City officials in South Carolina approved a $6.5 million settlement Thursday with the family of Walter Scott, who was fatally shot by Officer Michael Slager who was captured on cellphone video firing at the man's back as he ran away.

NORTH CHARLESTON, S.C. (AP) — City officials in South Carolina approved a $6.5 million settlement Thursday with the family of an unarmed black man fatally shot by a white police officer who was captured on cellphone video firing at the man's back as he ran away.

The North Charleston City Council approved the settlement by a 10-0 vote, and members of Walter Scott's family were on hand when it was announced.


Scott, 50, was shot April 4 by North Charleston officer Michael Slager while trying to run from a traffic stop. A bystander recorded the shooting in dramatic cellphone video.

Slager was indicted on a murder charge in June and a judge refused to set bond last month, saying his release would "constitute an unreasonable danger to the community."

"While nothing can replace having Walter in our lives, the City of North Charleston's historic action ensures that he did not die in vain," Scott's brother Anthony said, noting the settlement will provide for Scott's children.

"It was a bittersweet victory," he added. "The family still wants justice for my brother and this was a step in the right direction."

Anthony Scott said the family plans to donate some of the money from the settlement to disaster relief for victims of the recent floods in South Carolina.

Mayor Keith Summey said he was pleased with the settlement.

"The family took steps to keep the community calm, and for that the city is thankful," he said. "This is a very difficult period for the Scott family. I know they are glad to have this part behind them so their healing process can continue."

The bystander's cellphone video showed Slager firing eight times as Scott ran. The shooting inflamed the national debate about how blacks are treated by law enforcement officers.

After the video went public, the family called for peace and calm in the community. At least in part, the family's actions are believed to have prevented the kind of violence that erupted elsewhere in the nation following the deaths of black men following encounters with law enforcement.

The mayor said that since the shooting, North Charleston police have been outfitted with body cameras. Slager was not wearing one. Summey also noted the police department will be working with a division of the Department of Justice that helps local communities resolve issues involving race, color, national origin or gender.

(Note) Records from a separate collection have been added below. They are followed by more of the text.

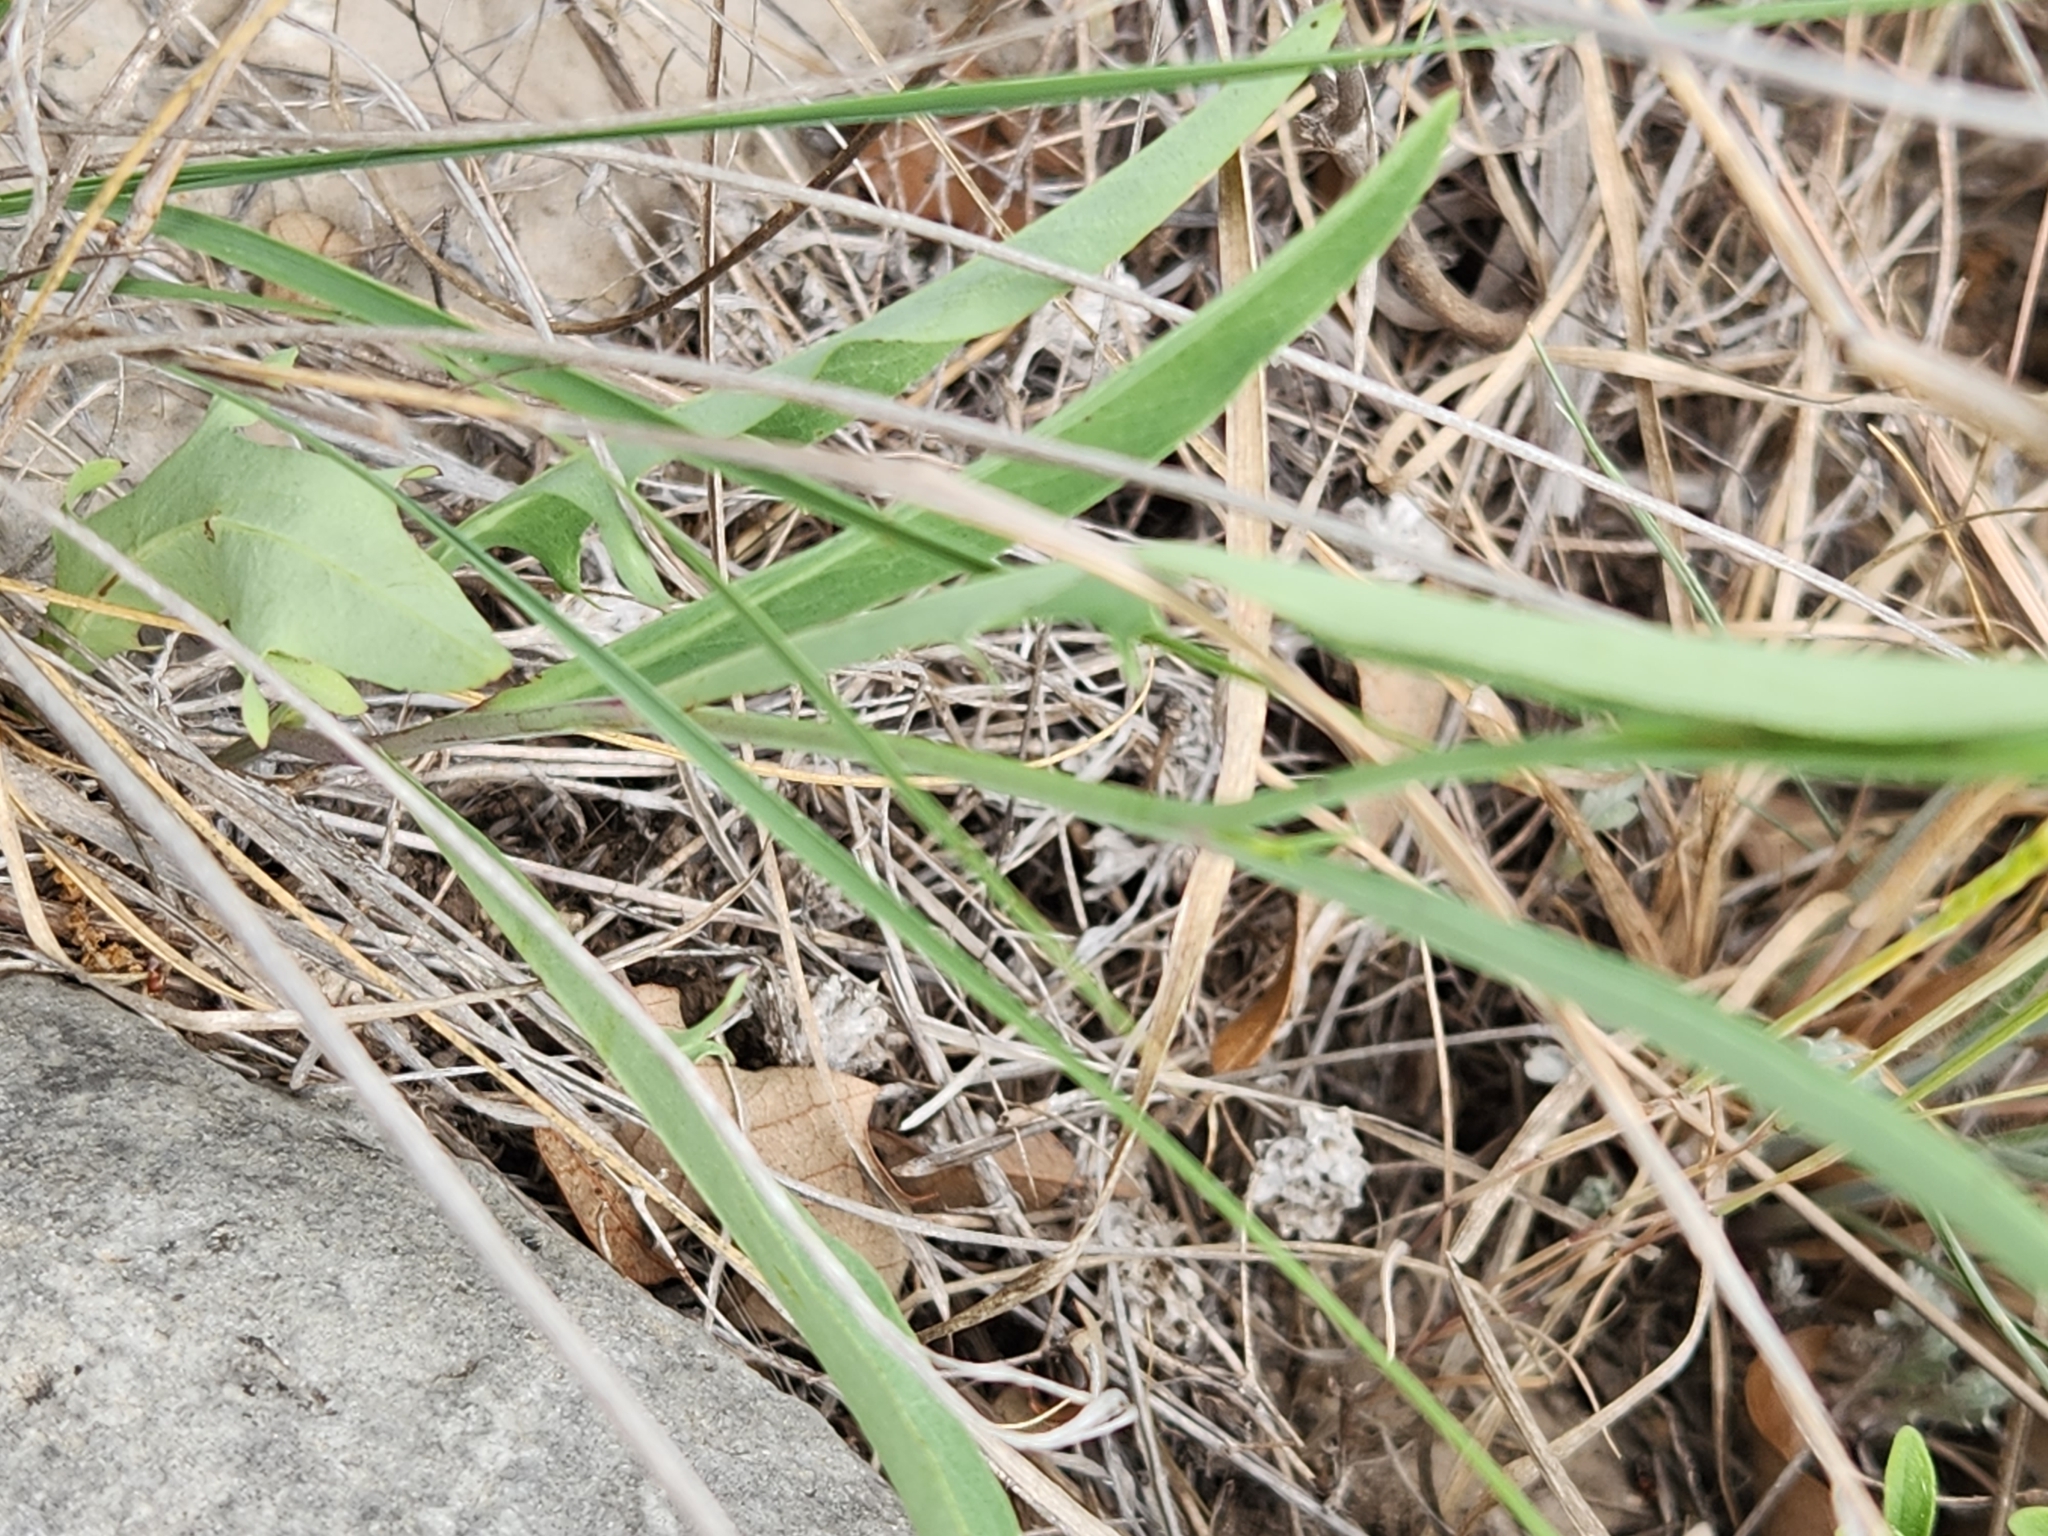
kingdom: Plantae
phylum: Tracheophyta
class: Magnoliopsida
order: Asterales
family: Asteraceae
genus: Pinaropappus
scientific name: Pinaropappus roseus
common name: Rock-lettuce
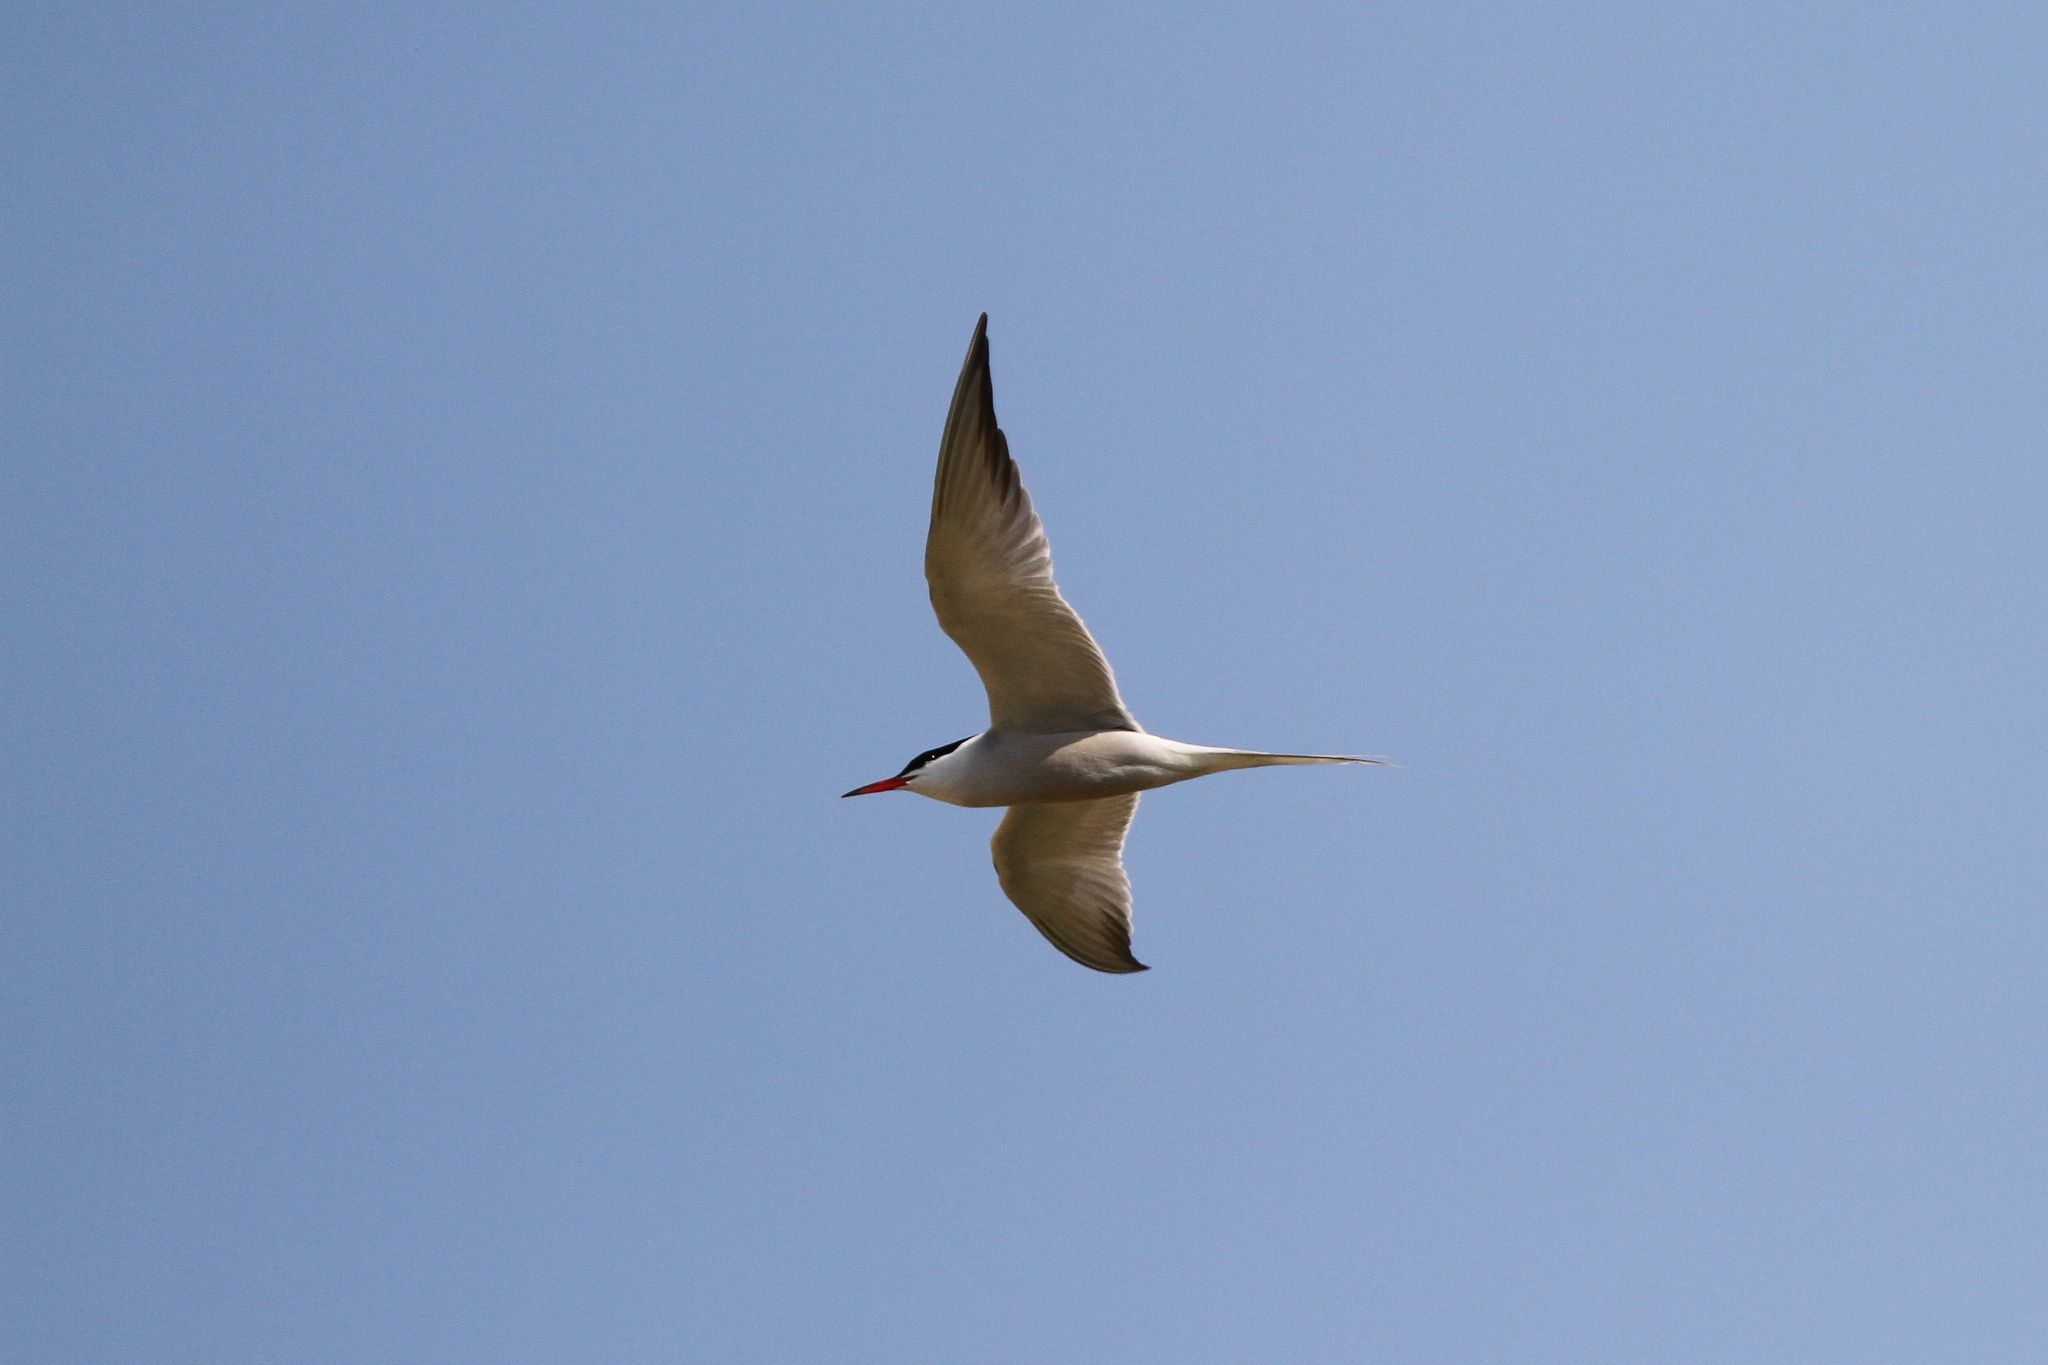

City Attorney Brady Hair said Summey met with the family and their attorney several days after the shooting. Hair said both sides felt that it was in everyone's best interest to reach a resolution and avoid a lawsuit. While attorneys for the family said at the time they might sue, they never did. A mediator helped negotiate the settlement, which Hair said will be paid by the city's insurance carrier and from the city's reserve fund. He said how much would come from each has not been worked out.

Attorney Chris Stewart, who represents the Scott family, said a number of issues had to be considered in reaching the $6.5 million figure. Noting that North Charleston is no New York, he remarked, "There is no way this city could pay $50 million." He said attorneys also had to consider the damage a drawn-out legal battle might do to the city and its residents.

Hair said the $6.5 million represents the largest settlement for such a case in the state's history.

Slager was fired following his arrest on the murder charges and has been detained in solitary confinement.

Before the video was brought to the attention of authorities, Slager had told investigators that Scott tried to grab his gun and Taser. But prosecutor Scarlett Wilson said Scott was running away and the only time Slager could be seen running was to go back, pick up the Taser and then drop it by Scott's body.

Slager faces from 30 years to life in prison without parole if he is convicted of murder. There were no aggravating circumstances such as robbery or kidnapping, so the death penalty doesn't apply in the case, the prosecutor has said.